The burrow protected them from the colder surface temperatures. Additionally, bearded dragons fill the entryway with soil. This protects them from any predators, but it also means that it is always quite dark.

For example, digestion processing and energy production both require heat and UVB. Of course, none of this is necessary for sleeping. due to lack of food and activity.

During this procedure, some persons will still be exposed to UVB and some type of heat. and accomplish this with success. However, there is really no necessity. I’ve been asked before if they’ll have metabolic bone disease, but they won’t.

Using the method I outlined, we are effectively simulating a natural burrow.
The glass of the vivarium/tank will simply be covered with paper or a blanket as additional measures. It’s therefore cozy and dark for them. And I’ll check in on them every day.

How do You Know When Brumation is Ending ?

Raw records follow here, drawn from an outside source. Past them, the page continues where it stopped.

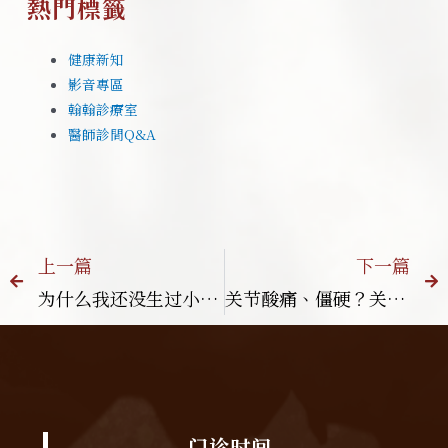
熱門標籤
健康新知
影音專區
翰翰診療室
醫師診間Q&A
上一篇
下一篇
为什么我还没生过小孩就掉发？中医师指出「女生也会雄性秃喔」
关节酸痛、僵硬？关节炎不只是老年病！翰医堂中医揭示5大警讯，你中招了吗？
门诊时间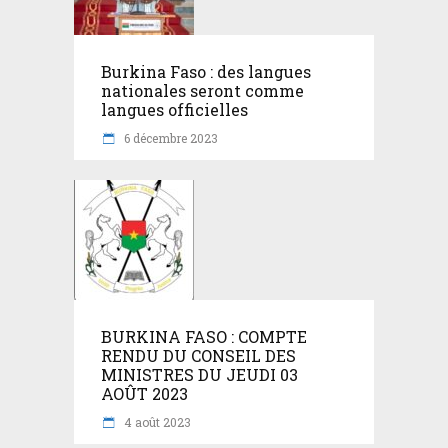
Burkina Faso : des langues
nationales seront comme
langues officielles
6 décembre 2023
BURKINA FASO : COMPTE
RENDU DU CONSEIL DES
MINISTRES DU JEUDI 03
AOÛT 2023
4 août 2023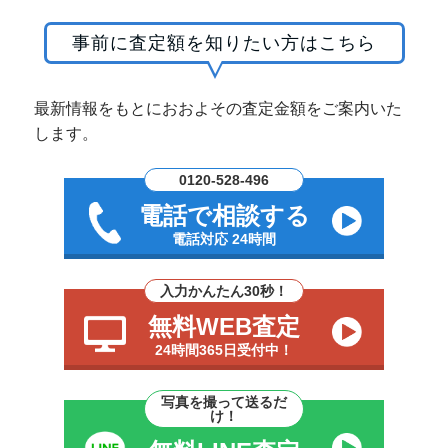
事前に査定額を知りたい方はこちら
最新情報をもとにおおよその査定金額をご案内いた
します。
0120-528-496
電話で相談する
電話対応 24時間
入力かんたん30秒！
無料WEB査定
24時間365日受付中！
写真を撮って送るだ
け！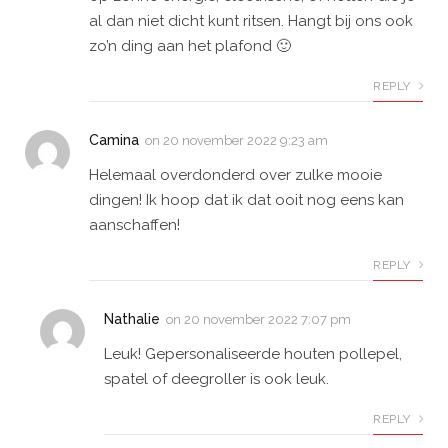
al dan niet dicht kunt ritsen. Hangt bij ons ook
zo’n ding aan het plafond 🙂
REPLY
Camina
on
20 november 2022 9:23 am
Helemaal overdonderd over zulke mooie
dingen! Ik hoop dat ik dat ooit nog eens kan
aanschaffen!
REPLY
Nathalie
on
20 november 2022 7:07 pm
Leuk! Gepersonaliseerde houten pollepel,
spatel of deegroller is ook leuk.
REPLY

There are warning signals that your bearded dragon is about to enter brumation. Your dragon’s awakening is rather clear.

She could merely walk out of her hiding place and start crawling about her terrarium in search of food when you check on her, or you might notice her looking back at you with wide eyes. In any case, it’s not too difficult to distinguish between your dragon truly waking up and it just walking outside for a drowsy sip.

Remember that it can take your dragon a few days to go back into his usual pattern. Restore his illumination gradually, provide him usual food, and just be patient while he awakens. He’ll return to his routine quite quickly. Contact your veterinarian if you ever have any concerns or observe anything out of the ordinary.